The cherries are so perfect they look fake!

Not one to leave well enough alone, I thought of Black Forest cake. I was going to just make some chocolate cake & spread this in between the layers, then frost it with chocolate frosting, whipped cream & some big, fat cherries. But I’m not a cake person. I like cake; don’t get me wrong. Who doesn’t like cake? But as the title of my website clearly states, I’m more a cupcake gal. So Black Forest cupcakes it is! Unlike German Chocolate cake, which is just named for Sam German’s Baker’s chocolate, Black Forest cake is an actual German dessert. So for my great-grandma Frances Sonnanburg (nee Hebrank), a.k.a. “Midge” (seen below with my grandfather as a two-year old baby in 1920), the infamous German baker of the family, here are my individually-sized versions of Black Forest cake. Deutschland über alles!

Black Forest gateau (British English) and Black Forest cake (American English and Australian English) are the English names for the German dessert Schwarzwälder Kirschtorte (pronounced [ˈʃvaʁt͡svɛldɐ ˈkɪʁʃˌtɔʁtə]), literally “Black Forest cherry torte“.

Typically, Black Forest cake consists of several layers of chocolate cake, with whipped cream and cherries between each layer. Then the cake is decorated with additional whipped cream, maraschino cherries, and chocolate shavings.
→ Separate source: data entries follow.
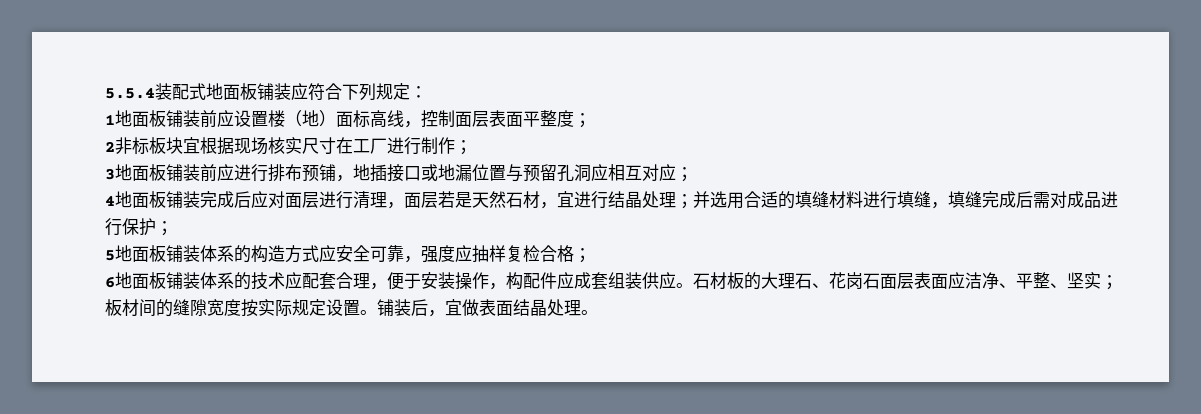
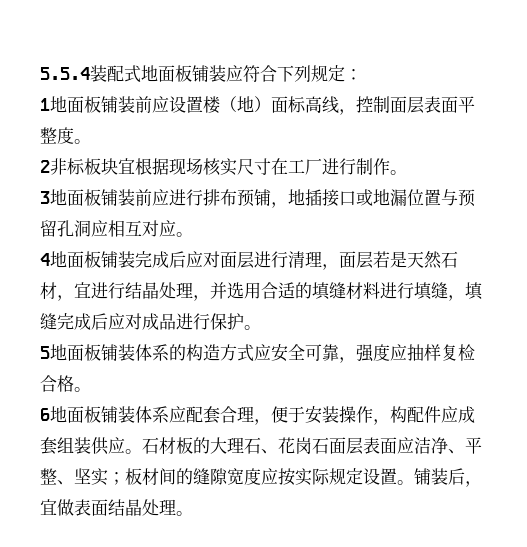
[574,113,591,128] ； -> [74,139,91,144] 。
[455,140,472,155] ； -> [390,170,407,175] 。
[676,167,693,182] ； -> [176,232,193,237] 。
[676,194,693,209] ； -> [193,295,210,301] ，
[1033,191,1050,208] 需 -> [108,313,125,330] 应
[156,221,173,236] ； -> [244,325,261,330] 。
[574,248,591,263] ； -> [74,387,91,392] 。
[234,272,285,290] 的技术 -> (169, 414) none
(241, 307) none -> [261,468,278,485] 应

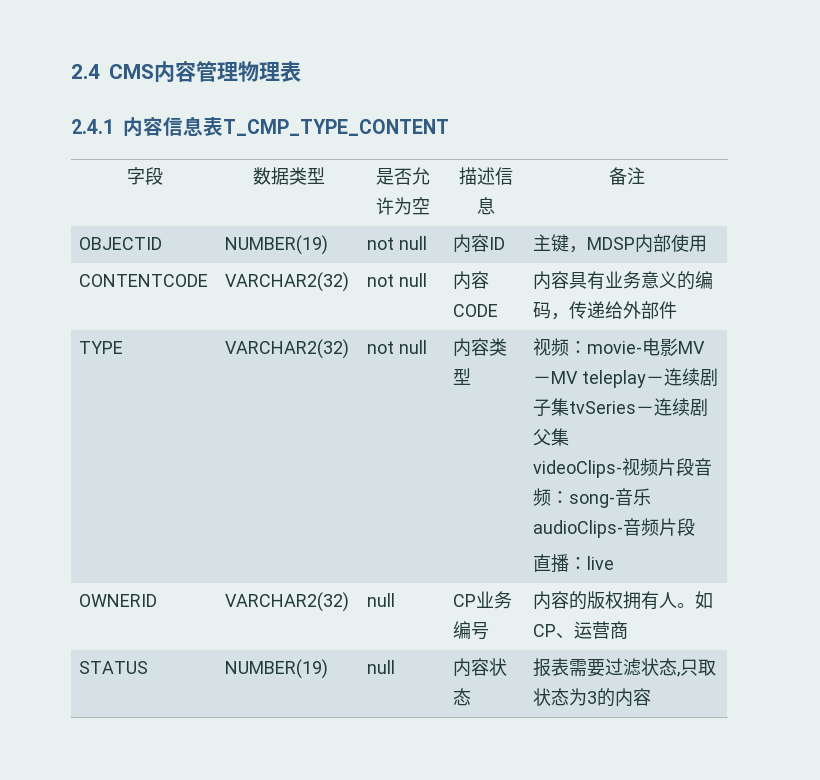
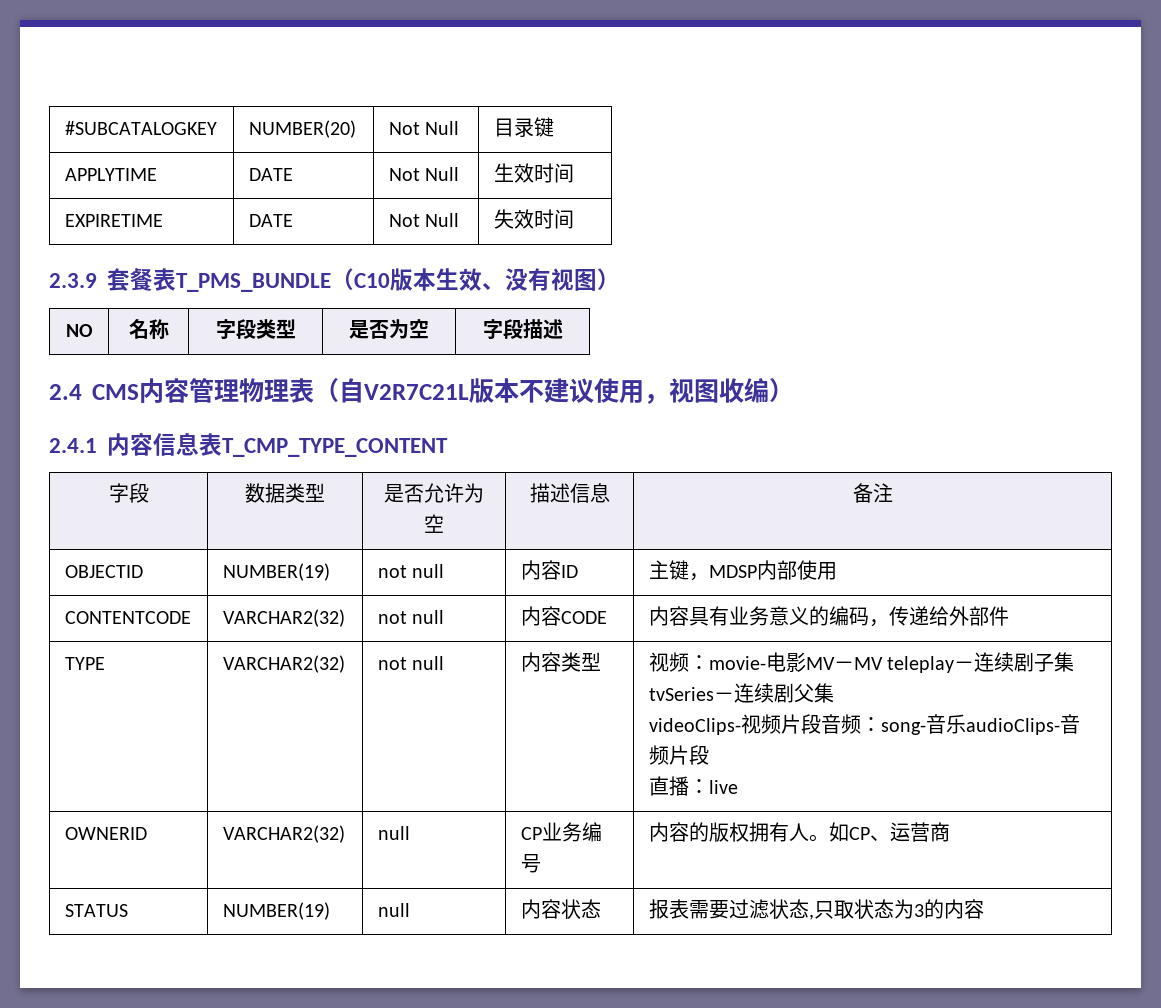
(71, 71) none -> [64,121,217,135] [248,120,356,138] [388,121,460,135] [493,117,554,137] [64,168,157,181] [248,168,293,181] [388,167,460,181] [493,163,574,183] [64,214,163,227] [248,214,293,227] [388,213,460,227] [493,209,574,229] [49,268,620,292] [65,324,93,337] [128,319,169,340] [215,319,296,339] [349,319,429,339] [482,319,563,339] #SUBCATALOGKEY | NUMBER(20) | Not Null | 目录键 // APPLYTIME | DATE | Not Null | 生效时间 // EXPIRETIME | DATE | Not Null | 失效时间 // 2.3.9套餐表T_PMS_BUNDLE（C10版本生效、没有视图） // NO | 名称 | 字段类型 | 是否为空 | 字段描述 //
(301, 71) none -> [314,378,794,404] （自V2R7C21L版本不建议使用，视图收编）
In some European traditions sour cherries are used both between the layers and for decorating the top.[1] Traditionally, Kirschwasser (a clear liquor distilled from tart cherries) is added to the cake,[2] although other liquors are also used (such as rum, which is common in Austrian recipes). In the United States, Black Forest cake is most often prepared without alcohol. German statutory interpretation states Kirschwasser as a mandatory ingredient, otherwise the cake is legally not allowed to be marketed as Schwarzwälder Kirschtorte.[3]

The cake is named not directly after the Black Forest (Schwarzwald) mountain range in southwestern Germany but rather from the specialty liquor of that region, known as Schwarzwälder Kirsch(wasser) and distilled from tart cherries. This is the ingredient, with its distinctive cherry pit flavor and alcoholic content, that gives the cake its flavour. Cherries, cream, and Kirschwasser were first combined in the form of a dessert in which cooked cherries were served with cream and Kirschwasser, while a cake combining cherries, biscuit and cream (but without Kirschwasser) probably originated in Germany.

Today, the Swiss canton of Zug is world-renowned for its Zuger Kirschtorte, a biscuit-based cake which formerly contained no Kirschwasser. A version from the canton of Basel also exists. The confectioner Josef Keller (1887–1981) claimed to have invented Schwarzwälder Kirschtorte in its present form in 1915 at the then prominent Café Agner in Bad Godesberg, now a suburb of Bonn about 500 km north of the Black Forest. This claim, however, has never been substantiated.[4]

Schwarzwälder Kirschtorte was first mentioned in writing in 1934.[5] At the time it was particularly associated with Berlin but was also available from high-class confectioners in other German, Austrian, and Swiss cities. In 1949 it took 13th place in a list of best-known German cakes, and since that time Schwarzwälder Kirschtorte has become world-renowned.

Filling the cupcakes with cherry preserves…


What a great name that is, Black Forest. Anyway, these cupcakes are really crazy-simple. Dark Chocolate cupcakes, filled with this jam, topped with thick heavy cream-based confectioner’s buttercream and drenched in a chocolate sauce, then crowned with a cherry. Okay, they don’t sound simple. But they are. I promise. Just as simple as the preserves are to make, the cupcakes are. Use any chocolate cupcake recipe you like, use any vanilla frosting you like, fill ’em up with jam in any way you like & frost ’em however you like. Another option: cut the cupcakes in half & sandwich them back together using the preserves, then frost them. You could also use whipped cream instead of frosting.

These are not only some of the prettiest cupcakes I ever made, but definitely some of the simplest. And also the most gratifying, since they were made from scratch literally start to finish. I think great-grandma Midge & her German ancestors would certainly approve.